- **Task details**
Look through the entries below for the line with "left ankle: (373, 381)" and the line with "left ankle: (37, 926)", then give again exactly those two lines and all lines between them, minus the pictures.

- **Provided material**
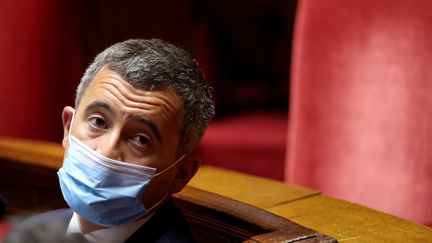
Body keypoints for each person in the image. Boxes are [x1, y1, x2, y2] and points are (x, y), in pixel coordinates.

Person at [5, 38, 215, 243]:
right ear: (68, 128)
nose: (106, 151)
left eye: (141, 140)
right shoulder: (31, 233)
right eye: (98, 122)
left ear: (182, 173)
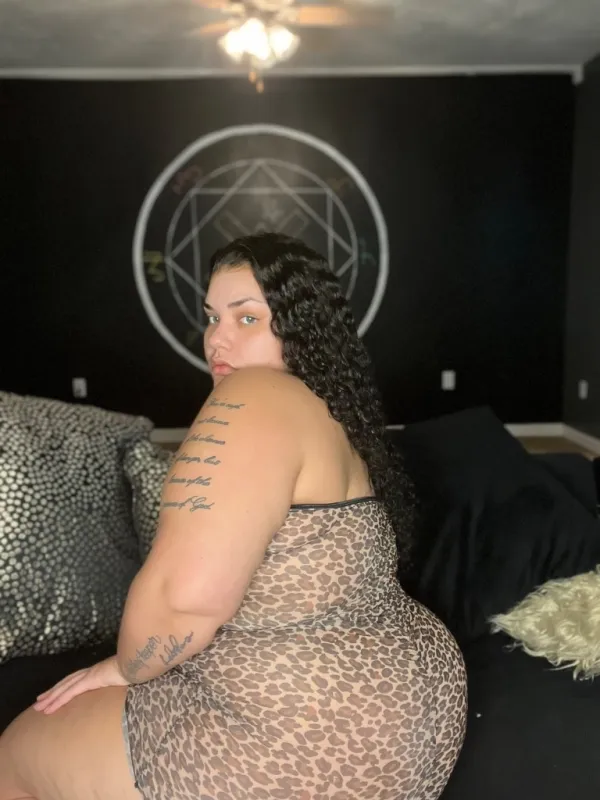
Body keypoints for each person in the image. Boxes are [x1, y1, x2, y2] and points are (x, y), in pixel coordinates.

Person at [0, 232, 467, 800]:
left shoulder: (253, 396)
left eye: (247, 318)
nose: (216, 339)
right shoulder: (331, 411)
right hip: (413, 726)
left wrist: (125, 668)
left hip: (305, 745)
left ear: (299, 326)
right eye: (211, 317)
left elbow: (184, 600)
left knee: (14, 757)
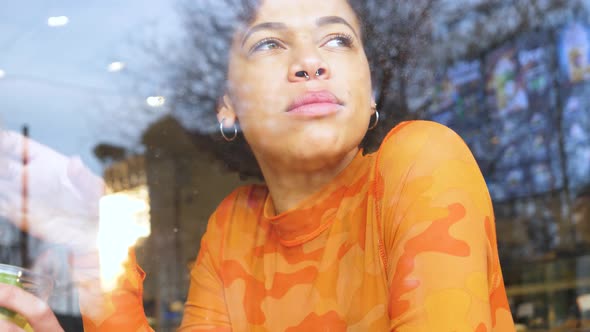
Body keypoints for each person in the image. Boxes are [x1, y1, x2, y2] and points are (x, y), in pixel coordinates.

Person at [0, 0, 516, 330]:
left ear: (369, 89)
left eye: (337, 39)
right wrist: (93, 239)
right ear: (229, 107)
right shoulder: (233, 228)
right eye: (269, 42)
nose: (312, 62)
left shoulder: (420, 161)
* * *
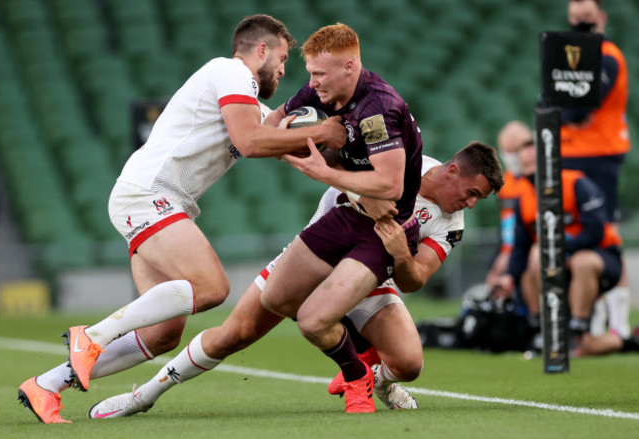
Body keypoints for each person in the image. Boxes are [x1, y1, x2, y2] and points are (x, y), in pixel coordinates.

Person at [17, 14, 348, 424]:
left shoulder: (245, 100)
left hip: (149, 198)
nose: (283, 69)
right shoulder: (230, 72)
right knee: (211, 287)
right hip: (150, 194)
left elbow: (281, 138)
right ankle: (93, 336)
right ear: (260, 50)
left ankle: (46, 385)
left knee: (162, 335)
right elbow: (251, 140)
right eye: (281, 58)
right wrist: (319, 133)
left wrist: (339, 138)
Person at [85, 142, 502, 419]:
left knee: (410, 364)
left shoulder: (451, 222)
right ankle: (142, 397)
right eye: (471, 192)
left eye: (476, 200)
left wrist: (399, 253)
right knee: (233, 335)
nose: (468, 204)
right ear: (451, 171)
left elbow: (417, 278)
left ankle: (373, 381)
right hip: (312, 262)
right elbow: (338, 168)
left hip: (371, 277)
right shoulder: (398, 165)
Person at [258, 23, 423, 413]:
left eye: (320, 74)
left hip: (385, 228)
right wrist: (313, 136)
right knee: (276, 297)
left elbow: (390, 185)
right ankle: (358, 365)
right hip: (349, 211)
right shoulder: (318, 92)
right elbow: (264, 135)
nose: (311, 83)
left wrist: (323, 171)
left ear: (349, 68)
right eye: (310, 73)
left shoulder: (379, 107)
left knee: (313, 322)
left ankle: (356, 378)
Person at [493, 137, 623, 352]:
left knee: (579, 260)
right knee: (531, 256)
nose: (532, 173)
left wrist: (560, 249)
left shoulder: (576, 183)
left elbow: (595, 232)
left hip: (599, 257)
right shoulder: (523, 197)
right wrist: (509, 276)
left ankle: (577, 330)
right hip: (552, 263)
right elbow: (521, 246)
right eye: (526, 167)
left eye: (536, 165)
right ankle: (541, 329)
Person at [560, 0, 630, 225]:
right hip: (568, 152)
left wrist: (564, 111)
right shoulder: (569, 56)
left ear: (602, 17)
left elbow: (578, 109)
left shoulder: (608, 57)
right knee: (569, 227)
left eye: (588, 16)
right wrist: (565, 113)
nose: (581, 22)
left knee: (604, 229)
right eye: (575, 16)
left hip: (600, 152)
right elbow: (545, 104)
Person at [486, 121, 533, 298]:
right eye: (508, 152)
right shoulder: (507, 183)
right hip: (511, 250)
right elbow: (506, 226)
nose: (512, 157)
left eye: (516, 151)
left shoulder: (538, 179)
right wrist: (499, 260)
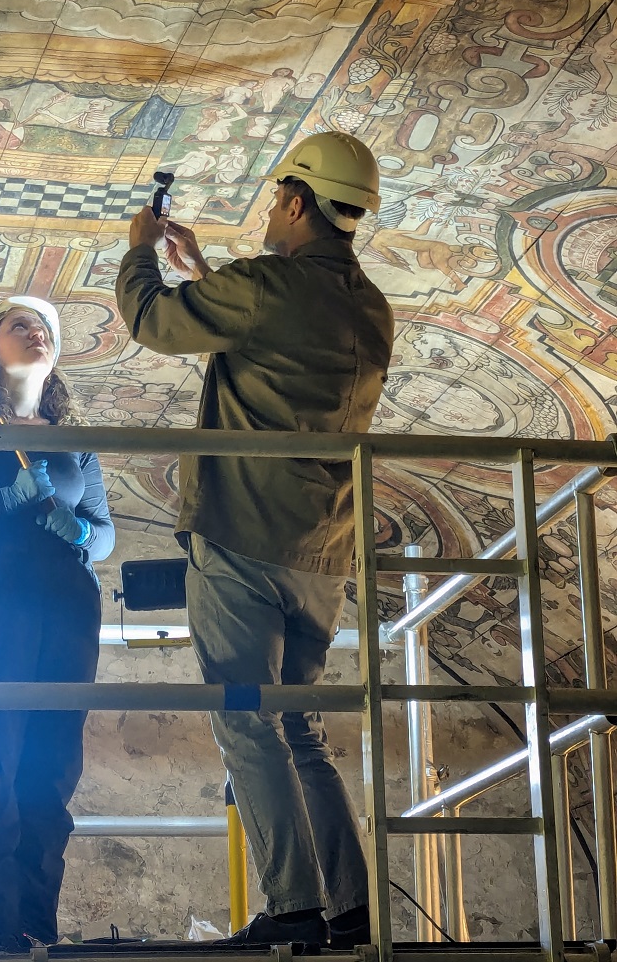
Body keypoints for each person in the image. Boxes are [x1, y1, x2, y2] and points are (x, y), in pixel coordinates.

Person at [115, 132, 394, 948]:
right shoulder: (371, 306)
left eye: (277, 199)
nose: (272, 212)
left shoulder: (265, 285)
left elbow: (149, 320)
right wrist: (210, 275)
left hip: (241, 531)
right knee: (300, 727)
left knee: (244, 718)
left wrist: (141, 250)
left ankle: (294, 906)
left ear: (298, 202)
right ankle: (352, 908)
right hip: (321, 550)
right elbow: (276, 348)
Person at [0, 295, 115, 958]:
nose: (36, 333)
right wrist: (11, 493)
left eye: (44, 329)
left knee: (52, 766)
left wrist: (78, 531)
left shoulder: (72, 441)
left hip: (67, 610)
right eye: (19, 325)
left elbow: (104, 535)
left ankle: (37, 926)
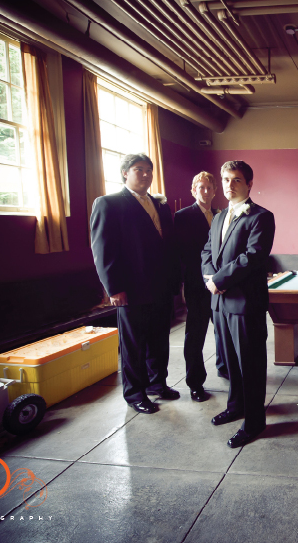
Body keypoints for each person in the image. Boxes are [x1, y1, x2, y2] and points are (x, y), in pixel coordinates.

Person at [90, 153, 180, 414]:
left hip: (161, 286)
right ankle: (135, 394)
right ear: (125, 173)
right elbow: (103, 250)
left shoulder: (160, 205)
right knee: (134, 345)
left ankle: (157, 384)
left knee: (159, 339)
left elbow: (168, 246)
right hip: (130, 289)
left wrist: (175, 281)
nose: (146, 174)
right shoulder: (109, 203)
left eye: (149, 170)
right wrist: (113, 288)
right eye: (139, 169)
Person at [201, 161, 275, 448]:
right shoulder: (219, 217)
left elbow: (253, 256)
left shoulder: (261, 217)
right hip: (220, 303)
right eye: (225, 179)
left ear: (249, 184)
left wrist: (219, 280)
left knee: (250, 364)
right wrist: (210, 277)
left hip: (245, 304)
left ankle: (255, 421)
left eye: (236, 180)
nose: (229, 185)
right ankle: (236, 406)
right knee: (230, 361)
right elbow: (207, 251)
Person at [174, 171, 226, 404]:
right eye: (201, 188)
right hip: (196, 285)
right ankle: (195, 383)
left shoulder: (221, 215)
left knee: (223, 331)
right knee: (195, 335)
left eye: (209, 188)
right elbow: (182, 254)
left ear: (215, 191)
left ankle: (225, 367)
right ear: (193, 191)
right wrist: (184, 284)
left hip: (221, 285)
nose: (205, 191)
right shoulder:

- **Output for this exercise**
left ankle: (373, 381)
right hip: (312, 262)
right elbow: (338, 168)
left hip: (371, 277)
right shoulder: (398, 165)
Person at [258, 23, 423, 413]:
left eye: (320, 74)
left hip: (385, 228)
right wrist: (313, 136)
right knee: (276, 297)
left elbow: (390, 185)
right ankle: (358, 365)
right hip: (349, 211)
right shoulder: (318, 92)
right elbow: (264, 135)
nose: (311, 83)
left wrist: (323, 171)
left ear: (349, 68)
right eye: (310, 73)
left shoulder: (379, 107)
left knee: (313, 322)
left ankle: (356, 378)
Person at [493, 137, 623, 352]:
left knee: (579, 260)
right knee: (531, 256)
nose: (532, 173)
left wrist: (560, 249)
left shoulder: (576, 183)
left elbow: (595, 232)
left hip: (599, 257)
right shoulder: (523, 197)
right wrist: (509, 276)
left ankle: (577, 330)
right hip: (552, 263)
right elbow: (521, 246)
right eye: (526, 167)
left eye: (536, 165)
right ankle: (541, 329)
Person at [560, 0, 630, 225]:
right hip: (568, 152)
left wrist: (564, 111)
right shoulder: (569, 56)
left ear: (602, 17)
left elbow: (578, 109)
left shoulder: (608, 57)
right knee: (569, 227)
left eye: (588, 16)
right wrist: (565, 113)
nose: (581, 22)
left knee: (604, 229)
right eye: (575, 16)
left hip: (600, 152)
right elbow: (545, 104)
Person at [486, 121, 533, 298]:
right eye: (508, 152)
right shoulder: (507, 183)
right hip: (511, 250)
right elbow: (506, 226)
nose: (512, 157)
left eye: (516, 151)
left shoulder: (538, 179)
right wrist: (499, 260)
Body keypoints for each person in the image. Boxes are [x1, y1, x2, y2] and points are (x, y), in pixel coordinates.

Person at [115, 132, 394, 948]:
right shoulder: (371, 306)
left eye: (277, 199)
nose: (272, 212)
left shoulder: (265, 285)
left elbow: (149, 320)
right wrist: (210, 275)
left hip: (241, 531)
right knee: (300, 727)
left knee: (244, 718)
left wrist: (141, 250)
left ankle: (294, 906)
left ear: (298, 202)
right ankle: (352, 908)
right hip: (321, 550)
right elbow: (276, 348)
Person at [0, 295, 115, 958]:
nose: (36, 333)
right wrist: (11, 493)
left eye: (44, 329)
left knee: (52, 766)
left wrist: (78, 531)
left shoulder: (72, 441)
left hip: (67, 610)
right eye: (19, 325)
left elbow: (104, 535)
left ankle: (37, 926)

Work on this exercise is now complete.